Resident-led fundraising is the simplest unlock most retirement communities never try. The development office writes the appeal letter, the activities team plans a single annual gala, and the residents themselves — the people with the deepest relational equity and the strongest personal stories — are left out of the fundraising conversation entirely. WishWell exists to fix that, by turning every resident's birthday into a small, low-effort fundraiser that compounds across the whole community.
This is the same playbook PAP Corps runs across 40 communities, raising roughly $350,000 a year — and it works because the birthday isn't a campaign. It's a moment.
Why birthdays beat the annual appeal
Retirement-community development leaders usually have three fundraising surfaces: the annual appeal letter, the gala, and the planned-giving program. All three depend on the same small group of donors saying yes one big time. Birthday-based fundraising flips the math:
Every resident has one. That gives you 12 natural fundraising moments per year per resident, not one.

________________

- What needs to be done -
Edit the resident-led fundraising text starting with "This is the" and going on through "It's a moment.", changing "playbook" to "strategy".

(Chart-based quiz items)
________________

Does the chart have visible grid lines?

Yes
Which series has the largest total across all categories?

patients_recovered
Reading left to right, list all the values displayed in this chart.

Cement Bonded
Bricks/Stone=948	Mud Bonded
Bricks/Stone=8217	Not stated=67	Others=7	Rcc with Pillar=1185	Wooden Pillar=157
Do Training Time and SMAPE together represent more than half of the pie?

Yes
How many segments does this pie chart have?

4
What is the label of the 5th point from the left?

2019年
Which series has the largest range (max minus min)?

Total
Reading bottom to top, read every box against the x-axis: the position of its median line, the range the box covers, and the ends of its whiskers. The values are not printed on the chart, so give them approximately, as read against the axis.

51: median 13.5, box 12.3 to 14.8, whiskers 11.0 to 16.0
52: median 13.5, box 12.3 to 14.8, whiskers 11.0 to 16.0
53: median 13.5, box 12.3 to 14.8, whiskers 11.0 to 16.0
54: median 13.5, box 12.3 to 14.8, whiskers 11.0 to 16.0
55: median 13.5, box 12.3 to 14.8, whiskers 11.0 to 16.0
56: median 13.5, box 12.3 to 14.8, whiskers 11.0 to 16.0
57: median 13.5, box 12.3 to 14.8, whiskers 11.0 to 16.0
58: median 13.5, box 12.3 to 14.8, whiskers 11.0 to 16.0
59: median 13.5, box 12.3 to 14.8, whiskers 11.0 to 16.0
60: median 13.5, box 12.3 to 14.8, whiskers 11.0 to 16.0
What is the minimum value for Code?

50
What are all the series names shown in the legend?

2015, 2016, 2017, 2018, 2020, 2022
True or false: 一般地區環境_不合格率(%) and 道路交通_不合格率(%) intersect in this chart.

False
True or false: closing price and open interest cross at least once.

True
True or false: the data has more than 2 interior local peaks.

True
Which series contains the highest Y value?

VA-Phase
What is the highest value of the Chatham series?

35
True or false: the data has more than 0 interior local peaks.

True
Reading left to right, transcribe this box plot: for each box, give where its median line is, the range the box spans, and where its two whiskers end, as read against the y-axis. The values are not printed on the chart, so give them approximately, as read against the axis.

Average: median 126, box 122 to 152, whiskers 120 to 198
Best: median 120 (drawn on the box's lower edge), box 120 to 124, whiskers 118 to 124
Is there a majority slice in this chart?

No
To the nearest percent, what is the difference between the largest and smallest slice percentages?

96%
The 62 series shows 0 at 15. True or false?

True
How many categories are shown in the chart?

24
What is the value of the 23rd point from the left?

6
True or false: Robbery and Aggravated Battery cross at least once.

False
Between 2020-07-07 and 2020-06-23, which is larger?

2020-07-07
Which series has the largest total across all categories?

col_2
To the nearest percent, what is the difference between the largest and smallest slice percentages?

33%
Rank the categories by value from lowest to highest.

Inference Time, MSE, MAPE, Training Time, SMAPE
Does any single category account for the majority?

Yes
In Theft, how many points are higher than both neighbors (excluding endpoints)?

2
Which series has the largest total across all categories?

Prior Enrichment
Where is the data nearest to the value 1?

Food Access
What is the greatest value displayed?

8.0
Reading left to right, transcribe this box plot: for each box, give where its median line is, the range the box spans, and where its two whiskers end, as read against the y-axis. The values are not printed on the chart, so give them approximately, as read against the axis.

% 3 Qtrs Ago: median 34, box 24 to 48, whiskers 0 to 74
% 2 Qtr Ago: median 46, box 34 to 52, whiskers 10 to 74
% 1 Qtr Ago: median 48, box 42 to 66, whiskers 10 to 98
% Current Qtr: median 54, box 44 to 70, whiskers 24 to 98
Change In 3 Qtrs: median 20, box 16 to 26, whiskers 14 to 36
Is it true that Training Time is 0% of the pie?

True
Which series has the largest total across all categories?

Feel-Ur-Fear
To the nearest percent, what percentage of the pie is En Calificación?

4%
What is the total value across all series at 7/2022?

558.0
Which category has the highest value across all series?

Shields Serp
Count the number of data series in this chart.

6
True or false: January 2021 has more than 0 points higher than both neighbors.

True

________________

- Solution for this problem -
This is the same strategy PAP Corps runs across 40 communities, raising roughly $350,000 a year — and it works because the birthday isn't a campaign. It's a moment.